Reporter: Dina Mirayanti Hutauruk | Editor: Dina Hutauruk
KONTAN.CO.ID - JAKARTA. Rencana Kementerian Keuangan menerbitkan aturan Bea Masuk Anti-Dumping (BMAD) dan Bea Masuk Tindakan Pengamanan (BMTP) mendapat sambutan baik dari akamedisi. Langkah itu dinilai akan melindungi industri manufaktur dari gempuran produk impor
Guru Besar Teknik Kimia Fakultas Teknik Universitas Gadjah Mada (UGM), Panut Mulyono, berharap aturan tersebut bisa melindungi industri lokal dari gempuran produk impor.

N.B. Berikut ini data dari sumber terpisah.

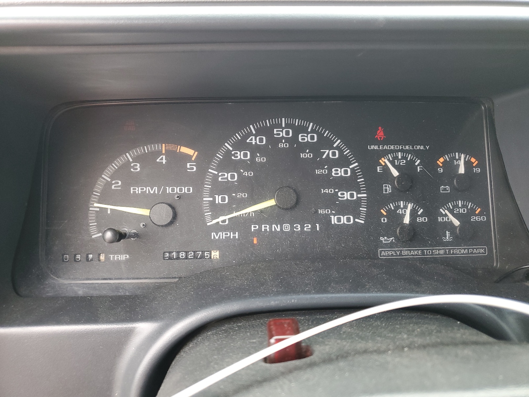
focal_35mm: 26
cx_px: 264
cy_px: 198
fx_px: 397
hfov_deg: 67.3
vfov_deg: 53.1
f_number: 1.5
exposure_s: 1/120
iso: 94
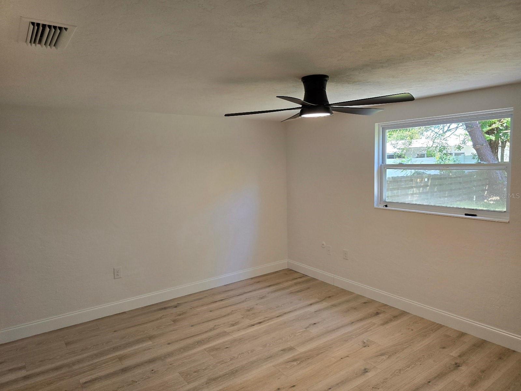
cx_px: 260
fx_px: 346
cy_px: 196
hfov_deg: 73.9
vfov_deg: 58.9
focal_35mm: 23
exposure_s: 1/120
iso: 100
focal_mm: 6.3
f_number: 1.7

Namun, ia mengingatkan agar aturan BMAD dan BMTP jangan hanya fokus untuk melindungi industri tekstil, barang elektronik, alas kaki, dan keramik saja. “Tetapi juga harus meliputi industri manufaktur lainnya yang berperan penting dalam rantai pasok industri nasional, seperti industri petrokimia,” kata dia dalam keterangannya, Selasa (2/7).
Menurutnya, industri petrokimia, yang mencakup produksi plastik dari hulu hingga hilir, merupakan industri strategis yang memerlukan perlindungan dan pengembangan serius mengingat peran pentingnya dalam mendukung industri hilir di berbagai industri lainnya.
Baca Juga: Impor dari China Merajalela, Industri Plastik Nasional Terpuruk
Selain penting terhadap rantai pasok berbagai sektor, lanjut Panut, rantai industri petrokimia sangat banyak menyerap tenaga kerja. Apabila ini tidak dilindungi, gelombang Pemutusan Hubungan Kerja (PHK) dikhawatirkan akan semakin meluas dan ancaman deindustrialisasi semakin nyata.
Industri petrokimia hulu merupakan penghasil bahan baku plastik untuk industri hilir pendukung kemasan industri makanan, minuman, kosmetik, farmasi, dan lain-lain tengah mengalami tekanan serius karena membanjirnya produk impor bahan baku plastik dengan harga murah.
Tetapi, industri petrokimia dalam negeri semakin diberatkan dengan pencabutan Larangan dan Pembatasan (Lartas) impor bahan baku plastik pasca penerapan Permendag 8 Tahun 2024. Proteksi terhadap industri petrokimia semakin tipis dan berdampak pada daya serap produk lokal yang menjadi kurang diminati.
Dengan adanya perlindungan dari produk impor yang dijual dengan harga dumping, kata Panut, industri petrokimia dapat meningkatkan kapasitas produksinya untuk memenuhi permintaan dalam negeri.
Perlindungan melalui Lartas, BMAD, dan BMPT dapat memberikan ruang yang lebih luas bagi industri petrokimia untuk berkembang, meningkatkan efisiensi, dan mengurangi ketergantungan nasional pada bahan baku impor.
Berdasarkan data Asosiasi Industri Olefin, Aromatik dan Plastik Indonesia (Inaplas), industri petrokimia nasional sedang terancam serbuan impor bahan baku plastik ke pasar domestik seiring kondisi oversupply produksi pabrik petrokimia di China.
Baca Juga: Industri Petrokimia Terkena Imbas Lesu Berujung PHK Massal Pabrik Tekstil dan Garmen
Penyebabnya adalah pembangunan 23 proyek petrokimia di China berkapasitas 50 juta ton ethylene sebagai bahan baku plastik membuat negara tersebut kelebihan produk petrokimia. Tak hanya bahan baku plastik, secara keseluruhan produksi petrokimia hulu 100% di Indonesia masih impor yang menyebabkan biaya produksi lebih mahal daripada bahan baku plastik yang diimpor.
Sebelumnya, Komite Anti Dumping Indonesia (KADI) Kementerian Perdagangan tengah menyelidiki terhadap praktik dumping sepanjang tahun 2023 hingga awal tahun 2024.
Setidaknya terdapat 10 kasus di bawah pengawasan KADI rentang 2023—2024, yakni Ubin Keramik, Sunset Review Frit, Nylon Film, Sunset Review III Hot Rolled Plate (HRP), Polypropylene Copolymer, Benang Filamen Sintetik, Sunset Review II Tinplate, Sunset Review III H Section dan I Section, Sunset Review III Baja Lembaran dan Gulungan Canai Panas (HRC/Hot Rolled Coil) dan Sunset Review dan Interim Review Biaxially Oriented Polypropylene (BOPP).